Ao final da leitura da obra, conclui-se que o êxito da apreensão da língua com a reforma Francisco Campo ao institucionalizar por meio da figura do professor Carneiro Leão a reestruturação do programa de estudo das línguas vivas no plano do curso secundário no Colégio D. Pedro II, posteriormente, seguido como modelo pelas as demais escolas brasileiras, a reforma expressa a satisfação de um trabalho que manifestou nos alunos do D. Pedro II a praticidade de uso das línguas, e também, a formação de seu próprio espírito humano. 

Referências

  • BRASIL. Decreto nº 19.890, de 18 de abri de 1931 - dispõe sobre a organização do ensino secundário. (Reforma Francisco Campo). Diário Oficial da União, Rio de Janeiro, 1931. Disponível on-line em: <https://www.planalto.gov.br/ccivil_03ccivil_03/ decreto/1930-1949/D19890impressao.htm>.  Acesso em 07 jun. 2015.
  • BRASIL. Decreto nº 20.833, de 21 de dezembro de 1931 - instrução para execução do decreto que normatiza o método direto implantado por Carneiro Leão na Reforma Francisco Campo. Diário Oficial da União, Rio de Janeiro, 1932. Disponível on-line em: <http://www.jusbrasil.com.br/diarios/1997679/pg-8-secao-1-diario-oficial-da-uniao -dou-de-09-03-1932>. Acesso em 07 jun. 2015.
  • CHAGURI, Jonathas de Paula. Bibliografia de e sobre Carneiro Leão: um instrumento de pesquisa. 41 f. Instrumento de pesquisa, 2015. 
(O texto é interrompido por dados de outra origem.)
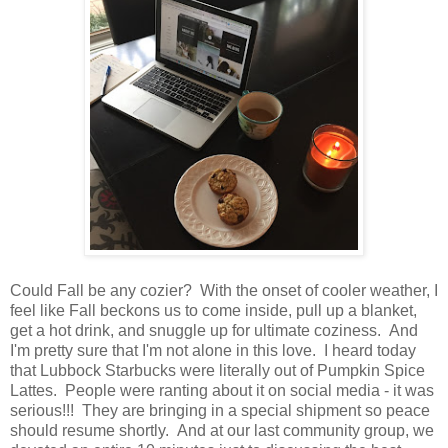
Could Fall be any cozier? With the onset of cooler weather, I
feel like Fall beckons us to come inside, pull up a blanket,
get a hot drink, and snuggle up for ultimate coziness. And
I'm pretty sure that I'm not alone in this love. I heard today
that Lubbock Starbucks were literally out of Pumpkin Spice
Lattes. People were ranting about it on social media - it was
serious!!! They are bringing in a special shipment so peace
should resume shortly. And at our last community group, we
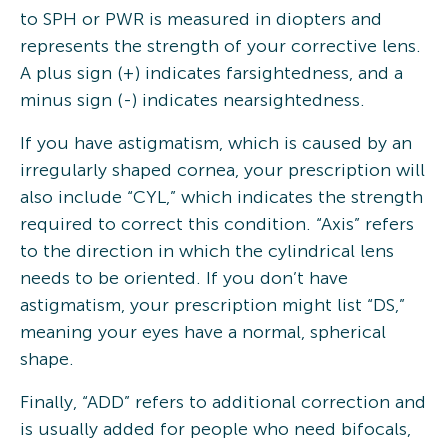
to SPH or PWR is measured in diopters and
represents the strength of your corrective lens.
A plus sign (+) indicates farsightedness, and a
minus sign (-) indicates nearsightedness.
If you have astigmatism, which is caused by an
irregularly shaped cornea, your prescription will
also include “CYL,” which indicates the strength
required to correct this condition. “Axis” refers
to the direction in which the cylindrical lens
needs to be oriented. If you don’t have
astigmatism, your prescription might list “DS,”
meaning your eyes have a normal, spherical
shape.
Finally, “ADD” refers to additional correction and
is usually added for people who need bifocals,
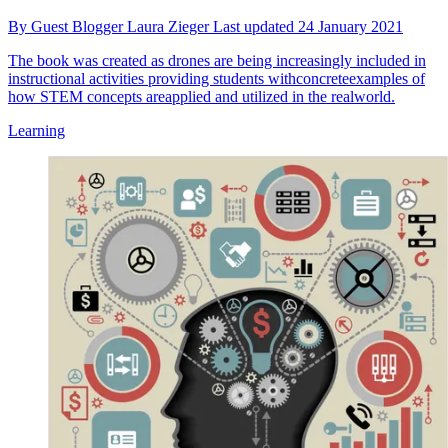
By
Guest Blogger Laura Zieger
Last updated
24 January 2021
The book was created as drones are being increasingly included in
instructional activities providing students withconcreteexamples of
how STEM concepts areapplied and utilized in the realworld.
Learning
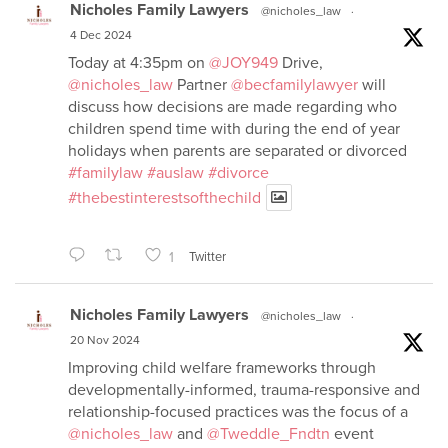
Nicholes Family Lawyers
@nicholes_law
·
4 Dec 2024
Today at 4:35pm on
@JOY949
Drive,
@nicholes_law
Partner
@becfamilylawyer
will
discuss how decisions are made regarding who
children spend time with during the end of year
holidays when parents are separated or divorced
#familylaw
#auslaw
#divorce
#thebestinterestsofthechild
1
Twitter
Nicholes Family Lawyers
@nicholes_law
·
20 Nov 2024
Improving child welfare frameworks through
developmentally-informed, trauma-responsive and
relationship-focused practices was the focus of a
@nicholes_law
and
@Tweddle_Fndtn
event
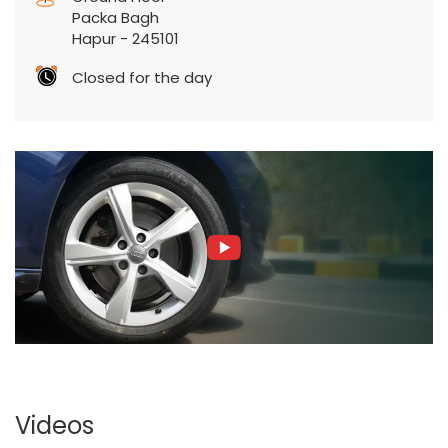
Packa Bagh
Hapur
-
245101
Closed for the day
Videos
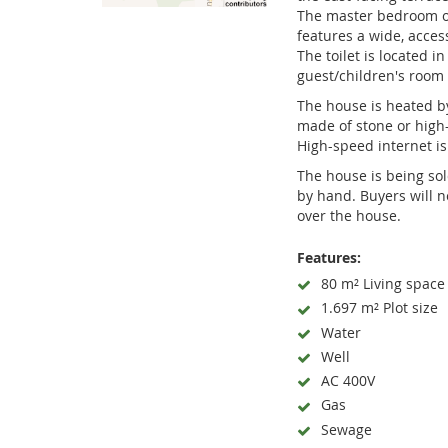
The master bedroom of
features a wide, acces
The toilet is located i
guest/children's room 
The house is heated by
made of stone or high-
High-speed internet is 
The house is being so
by hand. Buyers will n
over the house.
Features:
80 m² Living space
1.697 m² Plot size
Water
Well
AC 400V
Gas
Sewage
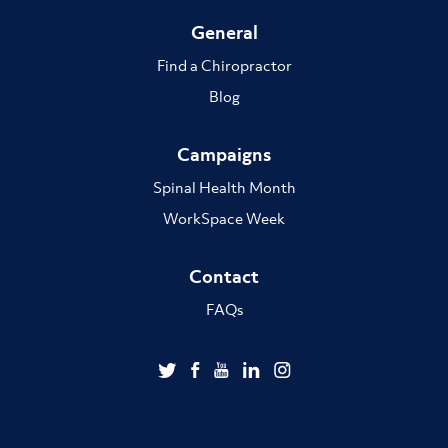
General
Find a Chiropractor
Blog
Campaigns
Spinal Health Month
WorkSpace Week
Contact
FAQs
  • LARSEN-FREEMAN, Diane. Techniques and Principles in Language Teaching. Hong Kong: Oxford University Press, 1986. 
  • LIMA, Rosilene de. Carneiro Leão e a Educação Rural Brasileira: um projeto cultural, político e modernizador (1909-1963). 187 f. 2016. Tese (Doutorado em Educação) – Universidade Estadual de Maringá, Maringá. 2016.